* _TASK STATEMENT_:
Everything in the listing must be repeated word for word.

* _SOURCE MATERIAL_:
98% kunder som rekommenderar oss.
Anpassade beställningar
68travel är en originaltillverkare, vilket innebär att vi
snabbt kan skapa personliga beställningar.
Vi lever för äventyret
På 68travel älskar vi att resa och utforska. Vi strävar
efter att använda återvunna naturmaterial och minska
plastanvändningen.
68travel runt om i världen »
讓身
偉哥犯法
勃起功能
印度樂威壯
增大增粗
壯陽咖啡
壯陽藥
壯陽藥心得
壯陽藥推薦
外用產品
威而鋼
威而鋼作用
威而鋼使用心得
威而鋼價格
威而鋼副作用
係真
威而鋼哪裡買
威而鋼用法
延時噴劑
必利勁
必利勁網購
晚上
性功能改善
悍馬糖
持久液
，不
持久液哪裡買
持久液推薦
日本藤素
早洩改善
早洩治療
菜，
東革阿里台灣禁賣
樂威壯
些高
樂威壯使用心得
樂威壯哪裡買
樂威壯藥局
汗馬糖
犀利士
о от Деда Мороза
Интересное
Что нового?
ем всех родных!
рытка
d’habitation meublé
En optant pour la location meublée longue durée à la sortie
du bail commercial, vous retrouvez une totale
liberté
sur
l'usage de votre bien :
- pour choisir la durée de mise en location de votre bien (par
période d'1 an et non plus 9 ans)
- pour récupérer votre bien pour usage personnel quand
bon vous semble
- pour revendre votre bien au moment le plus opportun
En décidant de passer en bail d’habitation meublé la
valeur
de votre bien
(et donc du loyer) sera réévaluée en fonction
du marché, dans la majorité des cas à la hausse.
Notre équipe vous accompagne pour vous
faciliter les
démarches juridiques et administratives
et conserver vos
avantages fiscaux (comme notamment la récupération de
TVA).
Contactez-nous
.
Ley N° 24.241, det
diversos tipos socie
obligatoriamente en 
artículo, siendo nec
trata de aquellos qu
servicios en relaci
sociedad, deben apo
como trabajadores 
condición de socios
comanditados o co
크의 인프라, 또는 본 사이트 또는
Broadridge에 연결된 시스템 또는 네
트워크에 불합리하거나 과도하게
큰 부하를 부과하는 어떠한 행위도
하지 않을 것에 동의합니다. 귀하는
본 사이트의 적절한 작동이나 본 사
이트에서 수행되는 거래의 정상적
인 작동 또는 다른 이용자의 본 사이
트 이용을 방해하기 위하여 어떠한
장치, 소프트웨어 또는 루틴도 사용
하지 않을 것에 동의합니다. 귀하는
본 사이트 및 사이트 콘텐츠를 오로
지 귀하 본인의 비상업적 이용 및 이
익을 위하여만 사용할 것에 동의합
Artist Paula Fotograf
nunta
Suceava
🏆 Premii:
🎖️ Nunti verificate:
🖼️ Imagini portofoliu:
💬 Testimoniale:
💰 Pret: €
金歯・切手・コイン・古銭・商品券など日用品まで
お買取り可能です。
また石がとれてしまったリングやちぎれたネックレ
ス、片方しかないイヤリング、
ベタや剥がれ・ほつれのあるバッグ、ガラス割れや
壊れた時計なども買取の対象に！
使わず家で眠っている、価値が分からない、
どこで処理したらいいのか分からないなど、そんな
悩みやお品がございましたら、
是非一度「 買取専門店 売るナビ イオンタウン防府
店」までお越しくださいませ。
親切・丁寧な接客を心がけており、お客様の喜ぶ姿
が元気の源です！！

* _ANSWER BOX_:
98% kunder som rekommenderar oss.
Anpassade beställningar
68travel är en originaltillverkare, vilket innebär att vi
snabbt kan skapa personliga beställningar.
Vi lever för äventyret
På 68travel älskar vi att resa och utforska. Vi strävar
efter att använda återvunna naturmaterial och minska
plastanvändningen.
68travel runt om i världen »
讓身
偉哥犯法
勃起功能
印度樂威壯
增大增粗
壯陽咖啡
壯陽藥
壯陽藥心得
壯陽藥推薦
外用產品
威而鋼
威而鋼作用
威而鋼使用心得
威而鋼價格
威而鋼副作用
係真
威而鋼哪裡買
威而鋼用法
延時噴劑
必利勁
必利勁網購
晚上
性功能改善
悍馬糖
持久液
，不
持久液哪裡買
持久液推薦
日本藤素
早洩改善
早洩治療
菜，
東革阿里台灣禁賣
樂威壯
些高
樂威壯使用心得
樂威壯哪裡買
樂威壯藥局
汗馬糖
犀利士
о от Деда Мороза
Интересное
Что нового?
ем всех родных!
рытка
d’habitation meublé
En optant pour la location meublée longue durée à la sortie
du bail commercial, vous retrouvez une totale
liberté
sur
l'usage de votre bien :
- pour choisir la durée de mise en location de votre bien (par
période d'1 an et non plus 9 ans)
- pour récupérer votre bien pour usage personnel quand
bon vous semble
- pour revendre votre bien au moment le plus opportun
En décidant de passer en bail d’habitation meublé la
valeur
de votre bien
(et donc du loyer) sera réévaluée en fonction
du marché, dans la majorité des cas à la hausse.
Notre équipe vous accompagne pour vous
faciliter les
démarches juridiques et administratives
et conserver vos
avantages fiscaux (comme notamment la récupération de
TVA).
Contactez-nous
.
Ley N° 24.241, det
diversos tipos socie
obligatoriamente en 
artículo, siendo nec
trata de aquellos qu
servicios en relaci
sociedad, deben apo
como trabajadores 
condición de socios
comanditados o co
크의 인프라, 또는 본 사이트 또는
Broadridge에 연결된 시스템 또는 네
트워크에 불합리하거나 과도하게
큰 부하를 부과하는 어떠한 행위도
하지 않을 것에 동의합니다. 귀하는
본 사이트의 적절한 작동이나 본 사
이트에서 수행되는 거래의 정상적
인 작동 또는 다른 이용자의 본 사이
트 이용을 방해하기 위하여 어떠한
장치, 소프트웨어 또는 루틴도 사용
하지 않을 것에 동의합니다. 귀하는
본 사이트 및 사이트 콘텐츠를 오로
지 귀하 본인의 비상업적 이용 및 이
익을 위하여만 사용할 것에 동의합
Artist Paula Fotograf
nunta
Suceava
🏆 Premii:
🎖️ Nunti verificate:
🖼️ Imagini portofoliu:
💬 Testimoniale:
💰 Pret: €
金歯・切手・コイン・古銭・商品券など日用品まで
お買取り可能です。
また石がとれてしまったリングやちぎれたネックレ
ス、片方しかないイヤリング、
ベタや剥がれ・ほつれのあるバッグ、ガラス割れや
壊れた時計なども買取の対象に！
使わず家で眠っている、価値が分からない、
どこで処理したらいいのか分からないなど、そんな
悩みやお品がございましたら、
是非一度「 買取専門店 売るナビ イオンタウン防府
店」までお越しくださいませ。
親切・丁寧な接客を心がけており、お客様の喜ぶ姿
が元気の源です！！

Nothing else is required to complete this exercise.